The central government budget surplus was 63.1 billion tenge in January-May. The state budget had targeted a deficit of 55.8 billion tenge (US$371 million) or approximately 2.1 percent of GDP for the year. Revenues jumped 61.8 percent year-on-year to 228.8 billion tenge. In contrast to consolidated budget spending, central government spending was up 23.1 percent to 165.7 billion tenge. The difference stemmed from performance on off-budget funds.

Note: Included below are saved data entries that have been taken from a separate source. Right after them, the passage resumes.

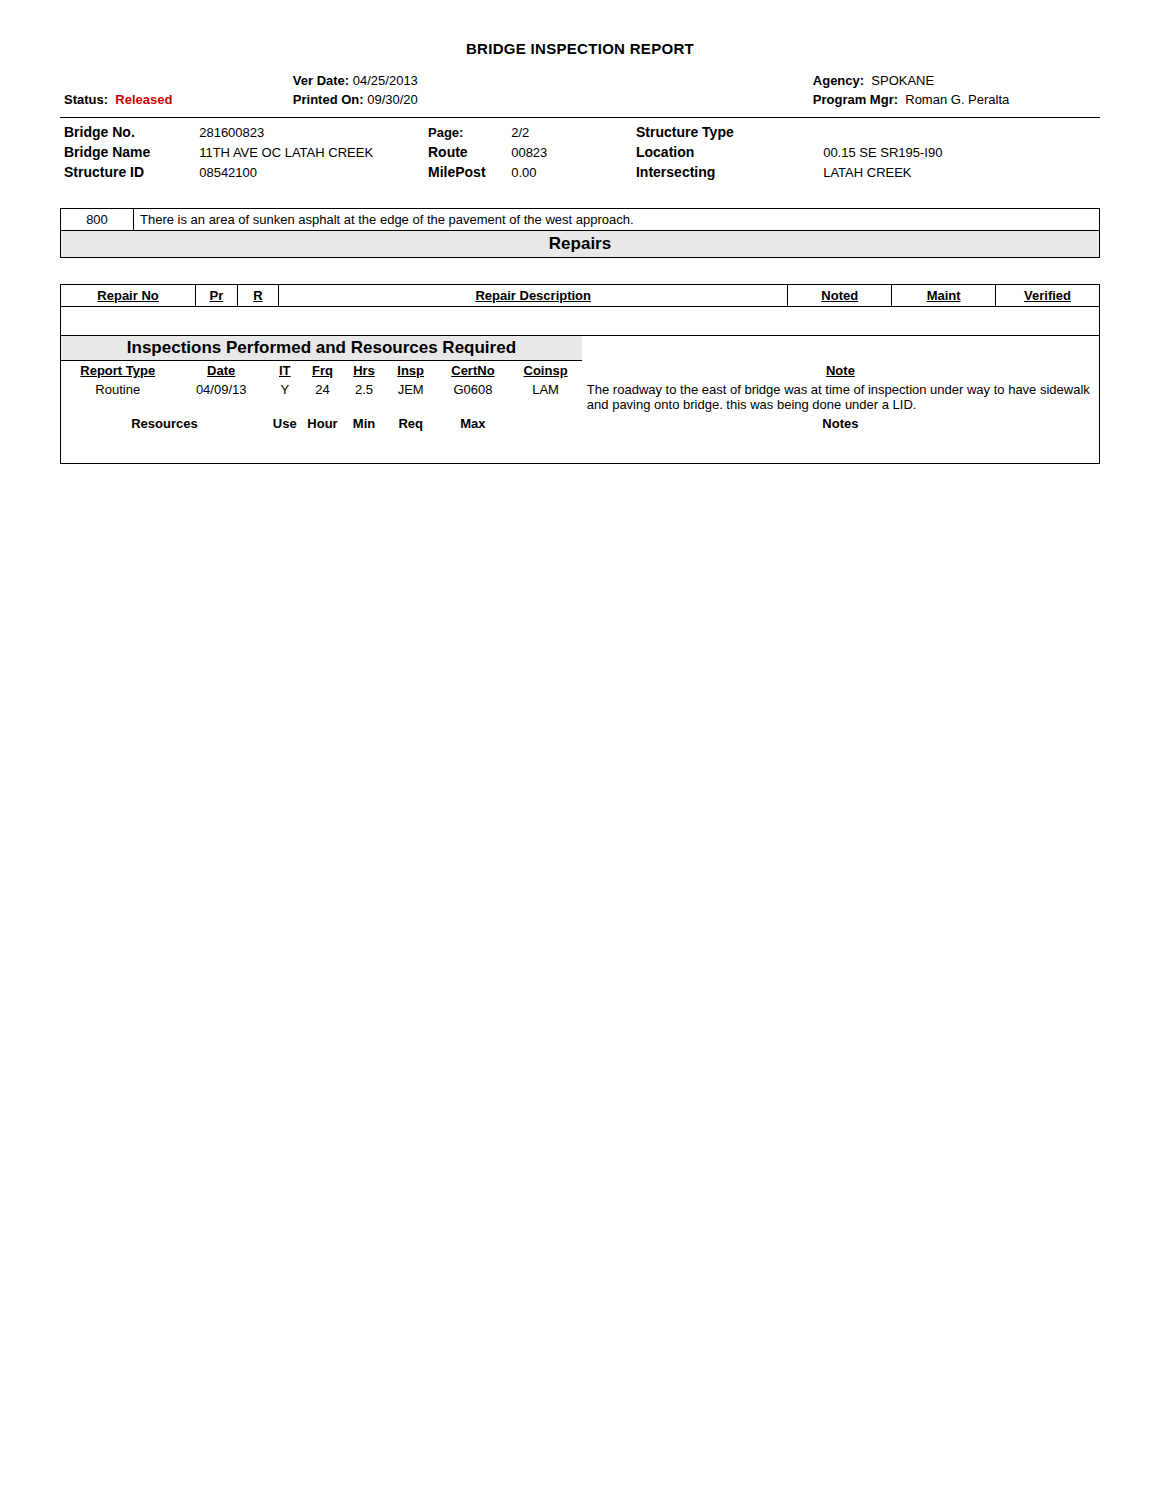BRIDGE INSPECTION REPORT
| | Ver Date: 04/25/2013 | | Agency: SPOKANE |
| Status: Released | Printed On: 09/30/20 | | Program Mgr: Roman G. Peralta |
| Bridge No. | 281600823 | Page: | 2/2 | Structure Type | |
| Bridge Name | 11TH AVE OC LATAH CREEK | Route | 00823 | Location | 00.15 SE SR195-I90 |
| Structure ID | 08542100 | MilePost | 0.00 | Intersecting | LATAH CREEK |
| 800 | There is an area of sunken asphalt at the edge of the pavement of the west approach. |
| Repairs |
| Repair No | Pr | R | Repair Description | Noted | Maint | Verified |
| --- | --- | --- | --- | --- | --- | --- |
| Inspections Performed and Resources Required |
| Report Type | Date | IT | Frq | Hrs | Insp | CertNo | Coinsp | Note |
| Routine | 04/09/13 | Y | 24 | 2.5 | JEM | G0608 | LAM | The roadway to the east of bridge was at time of inspection under way to have sidewalk and paving onto bridge. this was being done under a LID. |
| Resources | Use | Hour | Min | Req | Max | | Notes |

The key to the excellent budget performance has been rapid economic growth. In the first half of 2001, economic output has surged. Industrial output was up 13.6 percent in the first half of this year compared to same period of 2000. Mining, primarily oil and natural gas, jumped 21.7 percent while manufacturing rose 11.6 percent in the first half. Much of the growth in GDP in 2000 was driven by exports. Last year, exports surged 63 percent, primarily because of increased volumes and prices for oil. This year, export growth has slowed; dollar exports were up 9.8 percent in the first quarter. Although not as strong as in 2000, the ongoing increases in exports bode well for the economy this year. The key driver of economic growth in 2001, however, is domestic demand. Gross fixed capital investment jumped 33.5 percent in the first half of this year. Retail sales rose 11.5 percent in the first four months of the year. The flip side of more rapid growth in domestic demand has been a shift in the current account balance. In 2000, Kazakhstan reported a current account surplus of US$1,074 million. In contrast, the current account swung into a small deficit of US$99 million in the first quarter of 2001. Kazakhstan will need to rely on foreign financing this year to pay for rising imports (CIS Statistical Office).